◆ **Written task a**
In the rows, starting with the line containing "Outline anything matching" and going on through the last row, swap "Return" for "Provide" and keep everything else unchanged. Leave the pictures out of your answer.

Germany’s government is to support the financing of a battery-cell factory in Sweden with a state guarantee of $545 million (€447 million), highlighting the importance of battery technology to the country’s automotive market.

Both Volkswagen Group (VW) and BMW are involved with Northvolt, having entered strategic cooperation for joint research and development.

The federal guarantee is part of the government’s foreign trade promotion, in which funds can be used to support projects abroad when there is a particular state interest – in this case, because of the importance to the country’s automotive and electromobility sector. As part of the financing, the government has confirmed that the $545 million bank loan has been secured against political and economic risks of up to 80%.

The Northvolt production facility in Sweden also serves as a reference and pilot project for the ‘Northvolt Zwei’ battery-cell production facility, which is to go into operation in Salzgitter from 2024 as part of the joint venture between Northvolt and VW.

French solution

Meanwhile, startup company Verkor is aiming to build a French gigafactory in the country that will serve the southern European markets of France, Spain and Italy. The company plans to begin production in 2023.

The new facility will open with a capacity of 16GWh, increasing to 50GWh in line with market dynamics. The company says it will need around €1.6 billion of investment and will create more than 2,000 jobs, supporting more through the supply chain.

‘The number of new electric models available on the market has since risen to 175 in 2020 compared to 50 in 2018, with all experts in agreement that the battery-electric vehicle (BEV) market is set to explode over the new few years,’ the company stated.

‘Against this backdrop, projects to build battery-cell gigafactories are thriving in Europe. For the southern European market, a dynamic market assumption based specifically on the gradual ban of petrol-car sales, puts the electric market share at 60% by 2030, representing 170GWh for this region alone. Yet, only one project using disruptive technology has emerged in the sub-region at this stage. Therefore, there is room for other capacity-generating projects.’

Growing need

The two stories highlight how important battery-production in Europe is to the automotive industry. Currently, many carmakers rely on imports of batteries from Asia, a process which not only takes longer but also increases the carbon footprint of a vehicle due to how units have to be shipped.

Northvolt and Verkor are joined by Tesla, CATL and Britishvolt in establishing gigafactories in Europe, as the automotive industry looks to rid itself of reliance on production facilities in China and Korea, and take more control over the supply of units, allowing them to increase the production of EVs as consumer demand grows.

Government support is also critical, as is the case with Northvolt’s investment. Germany has long been reliant on diesel technology, with its automotive industry synonymous with the engine first developed in the country. However, the Dieselgate scandal has obliterated the market across Europe. In 2016, the technology enjoyed a 49% share of the market, whereas last year this had dropped to 30.5%. With a need to reduce CO2 emissions across fleets, low and zero-carbon technologies are at the forefront of many carmakers research and development projects.

The Welsh Government has also been involved in helping Britishvolt find a location for the UK’s first gigafactory, as the country looks to capitalise on EV technology to promote its research and production ambitions in the wake of Brexit.

‘Fail, and we fall behind, other countries will step in and take leadership, just as China has done on a global scale,’ commented Orral Nadjari, founder and CEO of Britishvolt. ‘We will have to rely on imported technology to fulfil our future ambitions, which could be even more unenviable post-Brexit. Imagine if Britain had missed out on the first industrial revolution? I believe that this would be an opportunity missed on that scale. We at Britishvolt know that this is impossible without the right investment and government funding.’

◆ **Entries supplied**
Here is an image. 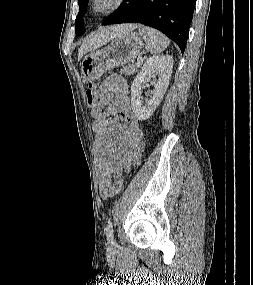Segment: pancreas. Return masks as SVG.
I'll use <instances>...</instances> for the list:
<instances>
[{
    "label": "pancreas",
    "instance_id": "cf45deb5",
    "mask_svg": "<svg viewBox=\"0 0 253 285\" xmlns=\"http://www.w3.org/2000/svg\"><path fill=\"white\" fill-rule=\"evenodd\" d=\"M137 69H138V66H135V65L126 66V67H123L120 70V72H121V74H124V75H132V74L137 72Z\"/></svg>",
    "mask_w": 253,
    "mask_h": 285
}]
</instances>
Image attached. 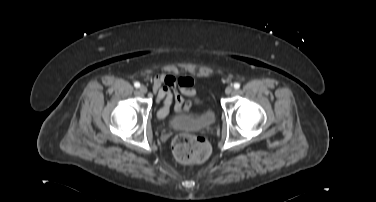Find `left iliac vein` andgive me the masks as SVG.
I'll use <instances>...</instances> for the list:
<instances>
[{
    "instance_id": "obj_1",
    "label": "left iliac vein",
    "mask_w": 376,
    "mask_h": 202,
    "mask_svg": "<svg viewBox=\"0 0 376 202\" xmlns=\"http://www.w3.org/2000/svg\"><path fill=\"white\" fill-rule=\"evenodd\" d=\"M233 91H234L233 86H228V87L225 89V93H226L227 95L231 94Z\"/></svg>"
}]
</instances>
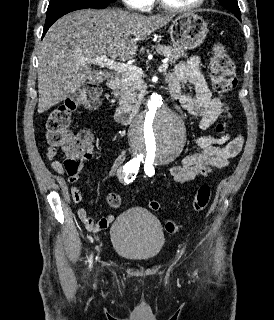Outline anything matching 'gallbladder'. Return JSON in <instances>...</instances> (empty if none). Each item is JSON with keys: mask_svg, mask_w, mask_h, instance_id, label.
Masks as SVG:
<instances>
[{"mask_svg": "<svg viewBox=\"0 0 274 320\" xmlns=\"http://www.w3.org/2000/svg\"><path fill=\"white\" fill-rule=\"evenodd\" d=\"M108 78L107 72H90L89 73V85H98L99 82H102L103 79Z\"/></svg>", "mask_w": 274, "mask_h": 320, "instance_id": "1", "label": "gallbladder"}]
</instances>
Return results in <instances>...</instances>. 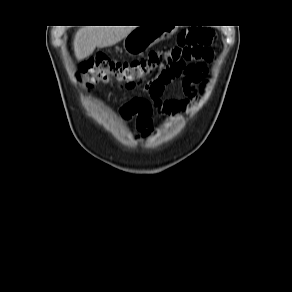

◆ **Written task b**
In the article on battery gigafactories in Europe, what capacity will Verkor's new facility open with?

◆ **Complete answer a**
Outline anything matching 'gallbladder'. Provide JSON in <instances>...</instances> (empty if none). Each item is JSON with keys: mask_svg, mask_w, mask_h, instance_id, label.
Masks as SVG:
<instances>
[{"mask_svg": "<svg viewBox=\"0 0 274 320\" xmlns=\"http://www.w3.org/2000/svg\"><path fill=\"white\" fill-rule=\"evenodd\" d=\"M108 78L107 72H90L89 73V85H98L99 82H102L103 79Z\"/></svg>", "mask_w": 274, "mask_h": 320, "instance_id": "1", "label": "gallbladder"}]
</instances>
Provide results in <instances>...</instances>. 

◆ **Complete answer b**
16GWh